Ganó el tercer premio del concurso anual organizado por el empresario Max Glucksmann con «Organito de la tarde», y con los 20 mil pesos que ganó por derechos de autor -desde «Silbando» hasta «Caminito del taller»- hizo el viaje a Europa con su progenitor.

Ese periplo significó el alejamiento profesional entre los Castillo -Cátulo se quitó el apellido González para su actividad artística-, ya que José volvió antes y se dedicó de lleno a escribir piezas teatrales. De vuelta en la Argentina (1928) Cátulo se dedicó a reclutar músicos para su futura orquesta, a integrarse con Miguel Caló, Ricardo y Alfredo Malerba y el cantor Alberto Maida, entre otros nombres que luego fueron renombrados.

El triunfo de su agrupación en Barcelona, París y otros lugares del viejo mundo la llevó a Joinville, en cuyos estudios Carlos Gardel filmaba «Luces de Buenos Aires», y ese encuentro despertó su interés por el cine.

De hecho, José había sido argumentista en el cine mudo argentino. Otra vez en Buenos Aires fue profesor de música en el Conservatorio Nacional Manuel de Falla, se integró a grupos literarios como Cerebro y Almafuerte, de marcado interés por lo social, e intensificó su tarea de compositor.

Según el estudioso Julio Nudler, Cátulo «recorrió los

temas que siempre obsesionaron al tango: la dolorosa nostalgia por lo perdido, los sufrimientos del amor y la degradación de la vida (aunque) no tuvo espacio para el humor ni para el énfasis rítmico de la milonga».

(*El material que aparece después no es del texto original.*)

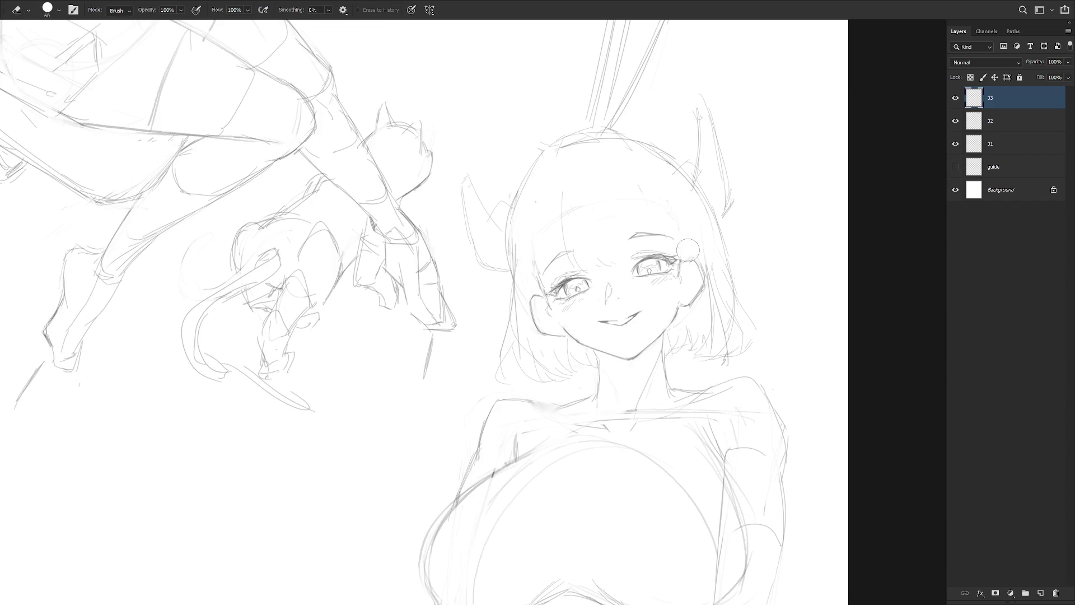
key("b")
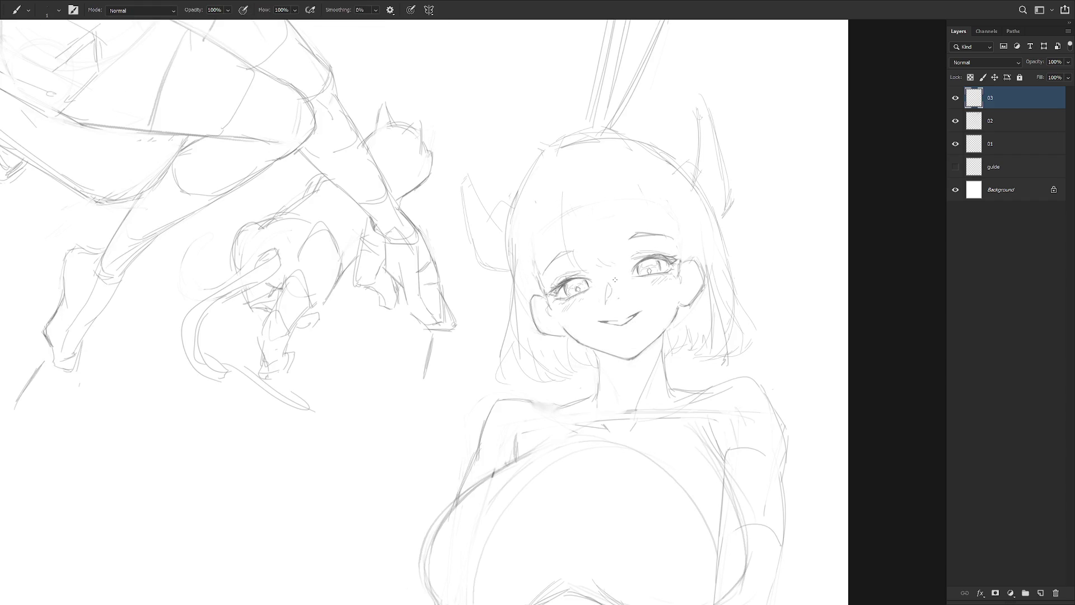
left_click_drag(516, 219, 512, 238)
left_click_drag(543, 158, 514, 227)
left_click_drag(664, 160, 705, 224)
left_click_drag(678, 261, 686, 350)
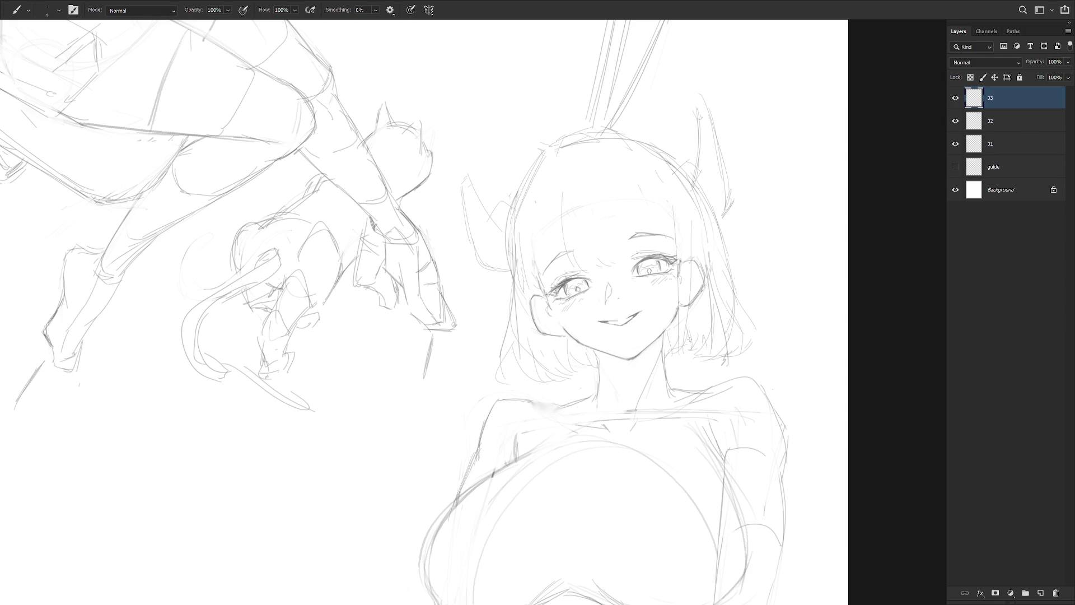
mouse_move(529, 191)
left_mouse_down()
mouse_move(553, 345)
mouse_move(550, 334)
left_mouse_up()
left_click_drag(651, 175, 674, 229)
mouse_move(681, 186)
left_mouse_down()
mouse_move(705, 233)
mouse_move(685, 324)
left_mouse_up()
mouse_move(517, 193)
left_mouse_down()
mouse_move(532, 298)
mouse_move(555, 333)
left_mouse_up()
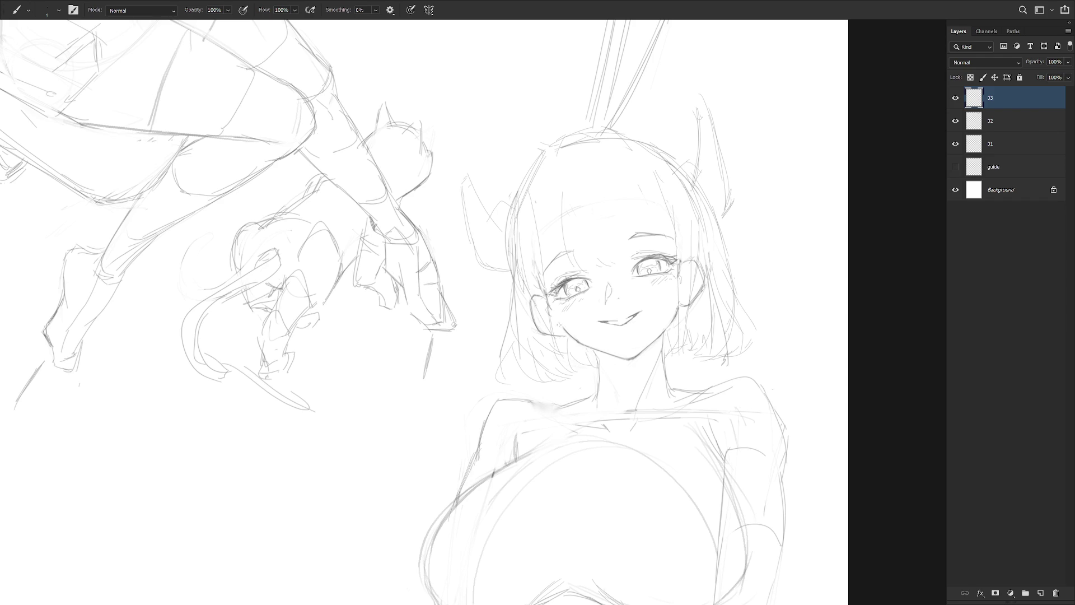
Add marks beside the left eyebrow and draw hair strands across the top and bangs
left_click_drag(569, 265, 575, 271)
left_click_drag(596, 156, 606, 173)
left_click_drag(611, 153, 629, 255)
left_click_drag(636, 153, 661, 177)
left_click_drag(612, 146, 654, 169)
Redraw the left horn outline with firmer strokes
left_click_drag(461, 169, 481, 269)
mouse_move(466, 203)
left_mouse_down()
mouse_move(477, 255)
mouse_move(486, 234)
left_mouse_up()
left_click_drag(466, 156, 490, 214)
Flip the canvas view horizontally and frame the horned girl's face to check proportions
scroll(720, 324, "down", 5)
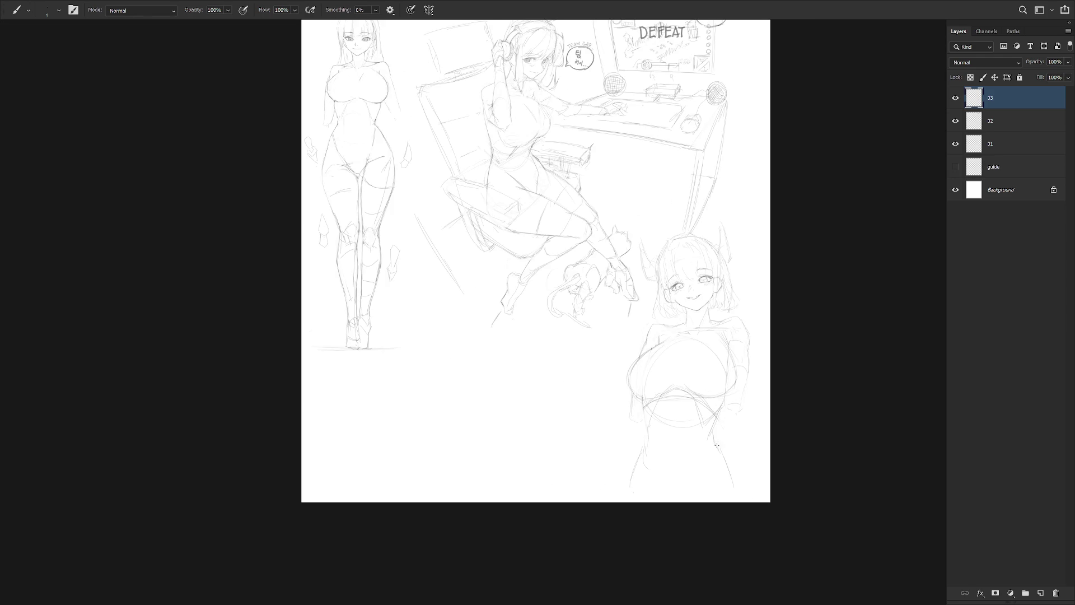
key("ctrl+shift+h")
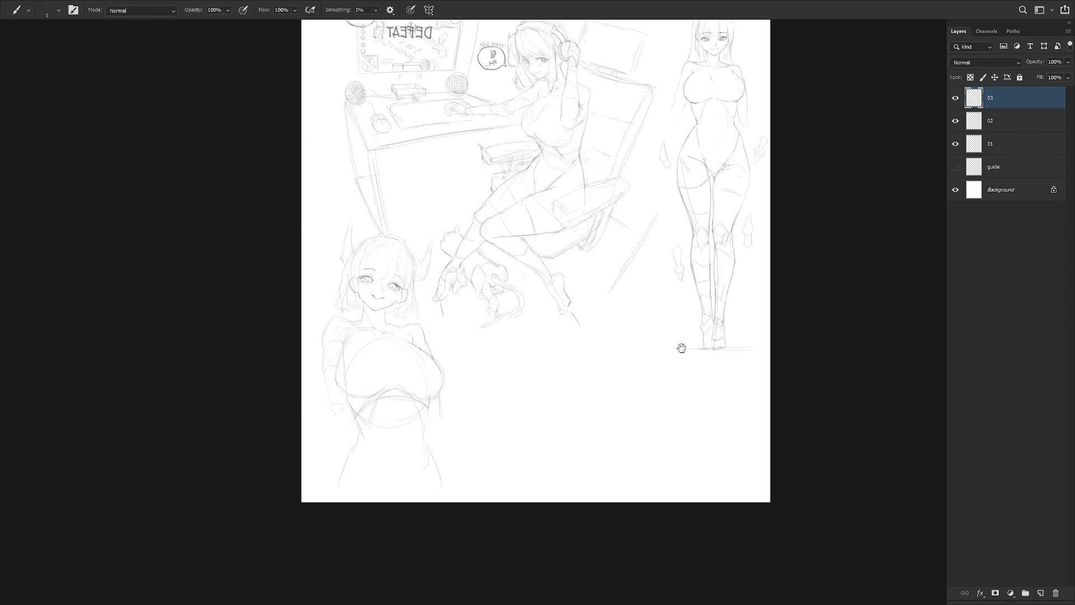
scroll(681, 347, "up", 5)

El especialista señalaba que la palabra «último» aparece en varios de sus títulos, «como dando testimonio de ese desfile de adioses que atraviesa sus letras, donde hay siempre compasión por quienes padecen y el frecuente recurso del alcohol como fuga». Miembro de un Olimpo integrado también por Enrique Santos Discépolo, los Homeros Manzi y Expósito, José María Contursi y Enrique Cadícamo, fue al mismo tiempo autor de algún exitazo teatral como «El patio de la Morocha», con la orquesta de Aníbal Troilo en vivo.

Como poeta plasmó tangos imperecederos como «Caminito del taller», reivindicativo de la clase obrera, el intenso «Tinta roja», el romántico «María» -de 1945, con Troilo- y el evocativo vals «Caserón de tejas», curiosa recreación de clase media.

Hubo muchos otros, como «Una canción», «Desencuentro» y «La cantina», también con el Gordo, y temas con música de Armando Pontier, Héctor Stamponi y Carlos Viván, pero ninguno puede mostrar el profundo existencialismo de «La última curda». Ese tema con música de Troilo tuvo un par de versiones inmortales de Edmundo Rivero -la original, con el músico, y otra con Horacio Salgán-, en el que en medio de una serie de metáforas maravillosas define a la vida como «una herida absurda».

Algún tema menor como «El último café», con música de Stamponi, sirvió sin embargo como un decoroso adiós endulzado por las voces de figuras jóvenes y de fin trágico como Julio Sosa y Susy Leiva, que en los 60 luchaban contra la avalancha de la «nueva ola».

Antes de 1955 había sido elegido presidente de Sadaic y del Consejo Panamericano de Sociedades Autorales, pero con la caída del peronismo fue despojado de esos cargos y se recluyó con su esposa en una quinta bonaerense.

Allí se dedicó a recoger perros callejeros y escribir, hasta que veinte años después fue designado asesor artístico de radio y televisión, pero entonces el poder era López Rega y una crisis cardíaca impidió por fortuna que asumiera en esas condiciones. Murió querido y admirado por los tangueros argentinos y de todo el mundo el 19 de octubre de 1975.